Problem to work on => According to the excerpt on Israel's security policy, which territory did Israel return to Egypt following the 1979 Camp David Accords?

Excerpt =>
=======
Israel's security policy has been influenced by a deep sense of regional isolation, vulnerability and asymmetry in terms of small territorial size, limited population, lack of strategic depth, diplomatic weaknesses, limited strategic and economic assets, involvement of superpowers in the region and history of wars with its Arab neighbours in 1948, 1956, 1967 and 1973. [1] In 1967 war, the acquisition of new territories, around 88,000 sq. km. comprising of Sinai Peninsula, Golan Heights, Gaza Strip and West Bank including East Jerusalem, introduced the term "Occupied territories”. Israel's hold over the entire Mandate Palestine made Palestinians its administrative responsibility, either as citizens or residents. [2]
Following the 1979 Camp David Accords, Israel returned the Sinai Peninsula to Egypt but retained control over the Golan Heights and Palestinian territories i.e. Gaza Strip and West Bank including East Jerusalem. The 1993 Oslo Accords established the Palestinian Authority (PA) for interim self-government, with plans for permanent status talks over borders, refugees and Jerusalem. However, Israel’s settlement expansion, violent attacks by Palestinian outfits, and the 2000-2005 Al Aqsa Intifada undermined peace efforts. Despite Israel’s 2005 withdrawal from Gaza, it maintained overall control while continuing with settlement construction in West Bank and East Jerusalem. The split in Palestinian governance i.e. West Bank under Fatah led PA and Gaza Strip under Hamas since 2007 further complicated peace talks.
For Israel, the control over occupied Palestinian territories accentuated Israel’s existential predicament. The state’s three prime goals i.e. preserving Jewish identity and statehood; preserving its democratic political system and upholding the territorial extent by occupation on Palestinian territories are incompatible. Israel has to give up one of these three goals in order to sustain the other two goals. The dual stress on upholding it as a Jewish-democratic state while occupying the Palestinian territories has led to a bunker mentality characterized by extreme defensiveness and self-justification or self-righteous intolerance of criticism. [3] Bunker Mentality has ensued aggressive ethnic nationalism prioritizing the interests of Jewish citizens; paralyzing the political system and polarization increasing the space for religious parties with narrow agenda to occupy a substantial share causing unstable coalition governments with rampant incidents of infighting. The state witnessed five elections between April 2019 and November 2022. The ethno-centric tendencies have led to rightward tilt in politics and society which is manifested in terms of greater popularity of revisionist and conservative parties such as Likud; Religious Zionism; Shas and United Torah Judaism (UTJ).
=======
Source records
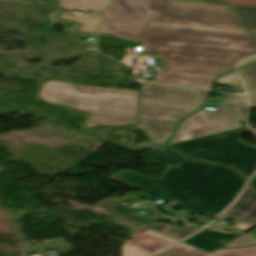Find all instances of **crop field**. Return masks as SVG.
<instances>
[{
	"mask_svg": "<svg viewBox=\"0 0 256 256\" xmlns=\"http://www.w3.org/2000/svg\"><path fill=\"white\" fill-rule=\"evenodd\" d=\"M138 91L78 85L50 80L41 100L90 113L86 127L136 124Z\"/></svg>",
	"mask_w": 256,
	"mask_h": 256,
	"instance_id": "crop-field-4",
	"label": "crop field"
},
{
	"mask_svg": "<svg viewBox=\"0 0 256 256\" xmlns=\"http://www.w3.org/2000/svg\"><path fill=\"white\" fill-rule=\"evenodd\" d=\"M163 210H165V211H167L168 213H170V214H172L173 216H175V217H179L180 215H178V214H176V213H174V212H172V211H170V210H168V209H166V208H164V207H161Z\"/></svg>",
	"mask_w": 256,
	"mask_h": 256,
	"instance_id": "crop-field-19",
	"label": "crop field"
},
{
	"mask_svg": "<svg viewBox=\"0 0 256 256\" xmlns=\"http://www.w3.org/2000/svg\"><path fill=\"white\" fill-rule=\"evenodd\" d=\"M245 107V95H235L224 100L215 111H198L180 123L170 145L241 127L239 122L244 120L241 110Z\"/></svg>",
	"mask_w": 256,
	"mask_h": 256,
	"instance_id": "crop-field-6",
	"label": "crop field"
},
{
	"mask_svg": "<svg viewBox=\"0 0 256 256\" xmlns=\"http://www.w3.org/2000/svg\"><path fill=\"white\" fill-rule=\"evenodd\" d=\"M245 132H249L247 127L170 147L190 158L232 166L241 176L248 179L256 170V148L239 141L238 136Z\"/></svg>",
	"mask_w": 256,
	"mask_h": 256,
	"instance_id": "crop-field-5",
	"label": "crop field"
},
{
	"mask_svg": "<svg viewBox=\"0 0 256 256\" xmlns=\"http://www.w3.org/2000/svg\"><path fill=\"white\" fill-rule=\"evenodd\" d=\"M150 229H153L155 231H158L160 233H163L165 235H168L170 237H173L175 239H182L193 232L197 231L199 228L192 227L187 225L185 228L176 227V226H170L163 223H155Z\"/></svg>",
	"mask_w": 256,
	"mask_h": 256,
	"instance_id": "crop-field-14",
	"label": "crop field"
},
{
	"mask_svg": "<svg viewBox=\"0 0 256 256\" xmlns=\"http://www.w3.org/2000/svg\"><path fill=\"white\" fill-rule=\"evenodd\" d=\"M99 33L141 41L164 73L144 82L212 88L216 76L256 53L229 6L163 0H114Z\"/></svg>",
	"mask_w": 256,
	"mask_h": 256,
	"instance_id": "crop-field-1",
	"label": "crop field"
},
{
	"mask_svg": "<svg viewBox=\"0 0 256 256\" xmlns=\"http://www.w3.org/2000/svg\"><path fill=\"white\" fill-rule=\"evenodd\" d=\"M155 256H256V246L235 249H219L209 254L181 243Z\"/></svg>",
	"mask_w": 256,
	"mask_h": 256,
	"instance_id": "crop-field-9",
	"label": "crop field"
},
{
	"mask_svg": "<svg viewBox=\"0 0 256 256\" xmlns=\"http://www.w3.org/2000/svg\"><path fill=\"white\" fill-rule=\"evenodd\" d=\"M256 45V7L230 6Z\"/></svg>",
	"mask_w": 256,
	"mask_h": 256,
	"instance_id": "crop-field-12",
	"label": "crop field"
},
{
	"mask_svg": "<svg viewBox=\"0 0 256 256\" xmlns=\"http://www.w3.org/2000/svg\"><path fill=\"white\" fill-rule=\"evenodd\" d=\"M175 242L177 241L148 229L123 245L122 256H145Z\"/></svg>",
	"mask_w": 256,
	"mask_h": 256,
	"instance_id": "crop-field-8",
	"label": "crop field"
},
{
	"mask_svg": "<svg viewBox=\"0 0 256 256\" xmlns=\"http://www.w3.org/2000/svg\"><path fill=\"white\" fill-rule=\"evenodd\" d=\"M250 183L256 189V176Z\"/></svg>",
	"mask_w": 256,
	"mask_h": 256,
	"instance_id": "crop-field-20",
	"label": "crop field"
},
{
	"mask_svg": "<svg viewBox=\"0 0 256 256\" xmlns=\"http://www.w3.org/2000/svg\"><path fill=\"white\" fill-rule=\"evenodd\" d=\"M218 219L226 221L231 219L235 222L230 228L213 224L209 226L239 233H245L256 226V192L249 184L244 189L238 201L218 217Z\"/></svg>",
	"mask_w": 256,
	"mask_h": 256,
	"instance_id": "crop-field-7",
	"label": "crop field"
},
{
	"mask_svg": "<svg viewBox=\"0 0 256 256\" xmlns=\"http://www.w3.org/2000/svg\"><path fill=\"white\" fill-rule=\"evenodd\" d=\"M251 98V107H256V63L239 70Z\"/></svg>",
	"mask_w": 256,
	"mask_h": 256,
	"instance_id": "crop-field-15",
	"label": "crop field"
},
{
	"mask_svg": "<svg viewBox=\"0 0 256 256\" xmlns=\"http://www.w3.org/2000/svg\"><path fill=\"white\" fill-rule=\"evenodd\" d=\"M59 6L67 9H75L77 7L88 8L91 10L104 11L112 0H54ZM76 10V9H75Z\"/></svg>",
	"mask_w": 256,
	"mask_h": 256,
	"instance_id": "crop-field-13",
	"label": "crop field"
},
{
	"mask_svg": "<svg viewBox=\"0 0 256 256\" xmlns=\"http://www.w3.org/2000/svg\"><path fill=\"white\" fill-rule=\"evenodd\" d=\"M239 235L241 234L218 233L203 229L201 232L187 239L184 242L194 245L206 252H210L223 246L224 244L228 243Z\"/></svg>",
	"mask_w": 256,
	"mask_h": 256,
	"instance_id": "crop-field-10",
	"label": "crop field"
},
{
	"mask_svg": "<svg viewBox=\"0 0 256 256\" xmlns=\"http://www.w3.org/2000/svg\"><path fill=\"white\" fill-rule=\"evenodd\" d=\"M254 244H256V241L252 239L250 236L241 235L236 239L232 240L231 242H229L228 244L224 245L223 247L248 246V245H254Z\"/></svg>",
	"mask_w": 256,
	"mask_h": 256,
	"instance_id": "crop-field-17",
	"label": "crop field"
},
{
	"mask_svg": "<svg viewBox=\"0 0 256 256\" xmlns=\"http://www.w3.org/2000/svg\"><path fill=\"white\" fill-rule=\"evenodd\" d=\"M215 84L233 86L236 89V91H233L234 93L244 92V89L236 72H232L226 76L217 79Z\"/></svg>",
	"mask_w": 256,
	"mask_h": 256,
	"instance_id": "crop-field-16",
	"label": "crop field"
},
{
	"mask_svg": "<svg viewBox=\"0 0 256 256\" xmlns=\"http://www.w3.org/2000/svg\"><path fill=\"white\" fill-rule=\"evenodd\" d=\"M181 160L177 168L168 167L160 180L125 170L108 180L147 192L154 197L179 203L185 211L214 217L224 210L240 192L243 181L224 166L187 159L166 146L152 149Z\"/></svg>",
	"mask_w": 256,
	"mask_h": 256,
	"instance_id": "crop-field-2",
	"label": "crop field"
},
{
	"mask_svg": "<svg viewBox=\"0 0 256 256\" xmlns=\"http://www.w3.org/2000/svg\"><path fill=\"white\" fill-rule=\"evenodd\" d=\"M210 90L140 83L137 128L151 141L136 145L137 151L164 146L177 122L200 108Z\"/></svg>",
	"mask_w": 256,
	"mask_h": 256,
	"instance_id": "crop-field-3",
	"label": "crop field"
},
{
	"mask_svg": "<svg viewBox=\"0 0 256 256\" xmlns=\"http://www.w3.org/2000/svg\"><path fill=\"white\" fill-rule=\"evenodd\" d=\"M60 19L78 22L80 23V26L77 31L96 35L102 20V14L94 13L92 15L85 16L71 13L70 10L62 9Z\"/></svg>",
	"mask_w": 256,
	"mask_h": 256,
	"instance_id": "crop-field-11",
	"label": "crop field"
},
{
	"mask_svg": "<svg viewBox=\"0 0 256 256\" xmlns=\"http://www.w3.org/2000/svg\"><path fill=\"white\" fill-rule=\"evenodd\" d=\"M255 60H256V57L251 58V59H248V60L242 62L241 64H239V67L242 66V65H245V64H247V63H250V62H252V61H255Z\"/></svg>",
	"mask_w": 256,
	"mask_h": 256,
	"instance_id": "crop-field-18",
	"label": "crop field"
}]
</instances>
=======
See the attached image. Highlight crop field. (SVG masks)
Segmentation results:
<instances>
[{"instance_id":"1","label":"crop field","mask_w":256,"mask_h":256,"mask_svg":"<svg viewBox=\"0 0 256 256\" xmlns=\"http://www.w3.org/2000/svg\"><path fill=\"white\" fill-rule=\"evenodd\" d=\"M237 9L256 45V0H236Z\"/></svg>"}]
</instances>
=======
Final result => The Sinai Peninsula.